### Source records
☆ ☆ ☆ ☆ ☆

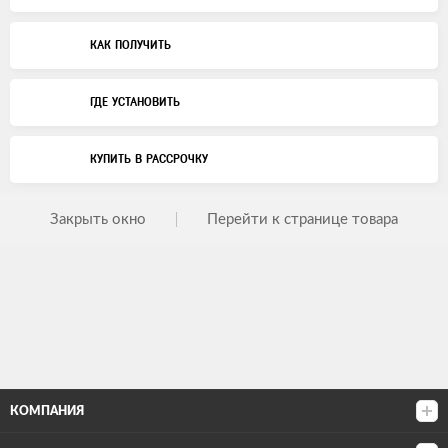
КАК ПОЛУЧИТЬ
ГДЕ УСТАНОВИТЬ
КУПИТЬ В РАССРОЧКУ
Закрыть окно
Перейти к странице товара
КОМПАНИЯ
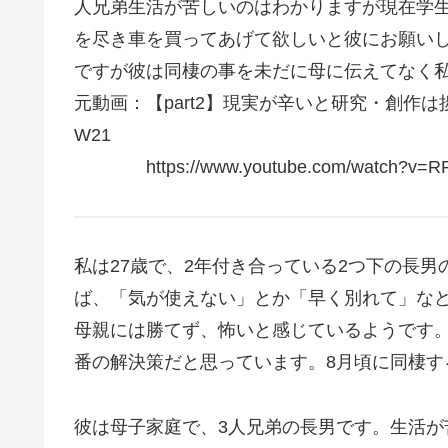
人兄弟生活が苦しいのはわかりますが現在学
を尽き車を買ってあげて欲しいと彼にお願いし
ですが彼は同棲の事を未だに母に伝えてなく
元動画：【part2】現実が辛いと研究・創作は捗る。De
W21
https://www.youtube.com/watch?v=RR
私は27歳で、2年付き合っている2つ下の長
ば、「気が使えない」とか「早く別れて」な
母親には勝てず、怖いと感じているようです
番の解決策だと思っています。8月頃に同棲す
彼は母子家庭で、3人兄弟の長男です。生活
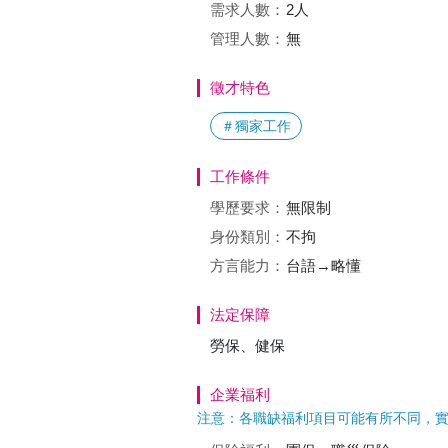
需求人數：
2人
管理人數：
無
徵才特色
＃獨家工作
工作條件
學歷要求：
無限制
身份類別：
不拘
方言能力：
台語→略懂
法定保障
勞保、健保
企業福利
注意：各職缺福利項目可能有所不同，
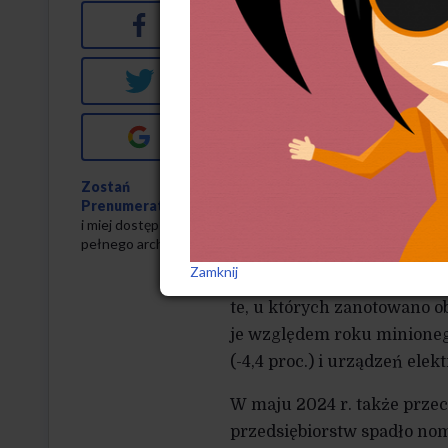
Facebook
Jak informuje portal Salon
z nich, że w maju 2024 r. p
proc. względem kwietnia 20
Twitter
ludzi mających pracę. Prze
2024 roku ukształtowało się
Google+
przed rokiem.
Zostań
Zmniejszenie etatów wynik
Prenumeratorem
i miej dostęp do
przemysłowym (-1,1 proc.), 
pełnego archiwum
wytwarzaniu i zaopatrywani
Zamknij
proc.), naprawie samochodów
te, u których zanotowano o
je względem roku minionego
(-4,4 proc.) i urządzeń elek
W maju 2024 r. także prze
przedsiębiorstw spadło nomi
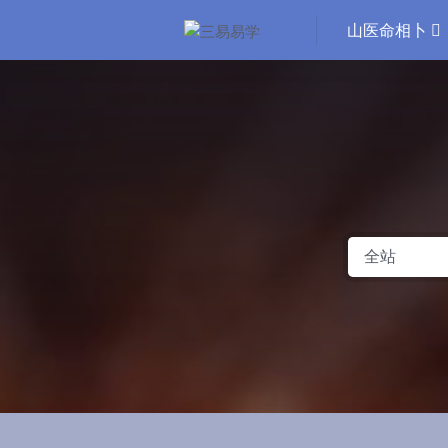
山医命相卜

☆ ☆ ☆ ☆ ☆

### ABOUT THIS EXERCISE
The records above must be output exactly, except for the pictures.

### FINAL ANSWER
КАК ПОЛУЧИТЬ
ГДЕ УСТАНОВИТЬ
КУПИТЬ В РАССРОЧКУ
Закрыть окно
Перейти к странице товара
КОМПАНИЯ
人兄弟生活が苦しいのはわかりますが現在学
を尽き車を買ってあげて欲しいと彼にお願いし
ですが彼は同棲の事を未だに母に伝えてなく
元動画：【part2】現実が辛いと研究・創作は捗る。De
W21
https://www.youtube.com/watch?v=RR
私は27歳で、2年付き合っている2つ下の長
ば、「気が使えない」とか「早く別れて」な
母親には勝てず、怖いと感じているようです
番の解決策だと思っています。8月頃に同棲す
彼は母子家庭で、3人兄弟の長男です。生活
需求人數：
2人
管理人數：
無
徵才特色
＃獨家工作
工作條件
學歷要求：
無限制
身份類別：
不拘
方言能力：
台語→略懂
法定保障
勞保、健保
企業福利
注意：各職缺福利項目可能有所不同，
Facebook
Jak informuje portal Salon
z nich, że w maju 2024 r. p
proc. względem kwietnia 20
Twitter
ludzi mających pracę. Prze
2024 roku ukształtowało się
Google+
przed rokiem.
Zostań
Zmniejszenie etatów wynik
Prenumeratorem
i miej dostęp do
przemysłowym (-1,1 proc.), 
pełnego archiwum
wytwarzaniu i zaopatrywani
Zamknij
proc.), naprawie samochodów
te, u których zanotowano o
je względem roku minionego
(-4,4 proc.) i urządzeń elek
W maju 2024 r. także prze
przedsiębiorstw spadło nomi
山医命相卜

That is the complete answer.